Top of RECORDS SUPPLIED
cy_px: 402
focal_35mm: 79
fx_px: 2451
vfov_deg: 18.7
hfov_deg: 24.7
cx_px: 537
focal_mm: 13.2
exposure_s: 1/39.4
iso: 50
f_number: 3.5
Bottom of RECORDS SUPPLIED
Top of RECORDS SUPPLIED
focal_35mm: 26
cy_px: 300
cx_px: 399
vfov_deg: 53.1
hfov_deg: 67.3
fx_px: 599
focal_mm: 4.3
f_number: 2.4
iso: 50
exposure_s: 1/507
Bottom of RECORDS SUPPLIED
Only those lines of the entries above that run from the line containing "focal_35mm: 26" to the line containing "exposure_s: 1/507", both included, should be transcribed exactly.

OUTPUT:
focal_35mm: 26
cy_px: 300
cx_px: 399
vfov_deg: 53.1
hfov_deg: 67.3
fx_px: 599
focal_mm: 4.3
f_number: 2.4
iso: 50
exposure_s: 1/507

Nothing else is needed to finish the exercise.